I'm not actually serious. The real point is that the "100% certainty of life" on a planet is as silly a position as the one I feigned in the previous paragraph.
transparency
Well, I see Breckler of the APA is really in tune with Obama's notion of transparency, the model for which seems to be the Romulan cloaking device.
Too clever by half advertising
It seems to me that the urge to put up paywalls was created by content providers having tried to be too clever by half in selling online advertising, resulting in online advertising becoming if not worthless, at least worth less as a revenue source. The urge to get more revenue by having ads be adaptive (before installing AdBlockPlus, I'd get ads for Kansas businesses when reading The Times, since I'm reading it in Kansas, not London), in fact, had the opposite effed: it allows ad blocking software to easily detect and suppress advertising, since it's being inserted dynamically. So, online advertising is less valuable than paper advertising, since you can't be sure the reader will see it, and advertisers expect to pay less for it as a result.
If news sites just "typeset" the advertisements as part of the html for the page, they will be seen--and advertisers will in short order realize this.
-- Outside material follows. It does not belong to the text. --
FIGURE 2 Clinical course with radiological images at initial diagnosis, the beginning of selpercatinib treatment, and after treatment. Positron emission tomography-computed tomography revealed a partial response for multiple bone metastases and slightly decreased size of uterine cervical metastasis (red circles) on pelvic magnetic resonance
No, The Times won't get revenue from Kansas advertisers, but it would get more from British advertisers who know that when the page loads, their ad will load and be seen by readers.
Of course, a paywall for premium content, esp. coupled with the return to old-style advertising I advocated above, probably works as a business model. If the online version of the newspaper were available for free, but extra, say multimedia or super-indepth, news content were behind a reasonably priced paywall (cf. The Wall Street Journal), esp. if besides subscribing, one could get the content on a pay-per-view, or better pay-per-download, basis, people would pay.
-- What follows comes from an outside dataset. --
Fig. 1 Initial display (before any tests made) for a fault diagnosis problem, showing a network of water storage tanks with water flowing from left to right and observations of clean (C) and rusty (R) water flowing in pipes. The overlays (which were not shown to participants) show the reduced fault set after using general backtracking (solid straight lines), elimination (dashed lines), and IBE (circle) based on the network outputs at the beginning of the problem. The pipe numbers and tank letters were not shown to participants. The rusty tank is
ACTA and civil disobedience
It is becoming increasingly clear that if ACTA is adopted and ratified in anything like the form we hear coming out of the negotiations, "piracy" in the digital sense will become a morally legitimate act of civil disobedience against tyranny, at least for those of us in the U.S., where the Constitutional justification for patent and copyright is "To promote the Progress of Science and useful Arts, by securing for limited Times to Authors and Inventors the exclusive Right to their respective Writings and Discoveries."
Deliberately flouting the chop-logic distinction between parody and satire in derivative works (as reported in another of TechDirt's stories today) already strikes me as morally legitimate civil disobedience.
As The Economist recently called for, it's time to take intellectual property law back to its roots in the Law of Queen Anne: 14 years, extendable for another 14 at the request of the author/artist/inventor if he or she is alive when it expires, and that's it. And, while we're at it, top it off with a dose of explicit fair-use protection for a broad class of derivative works, and provisions to make it impossible for the creator of a work to completely alienate his own control of his work by signing rights over to a commercial entity.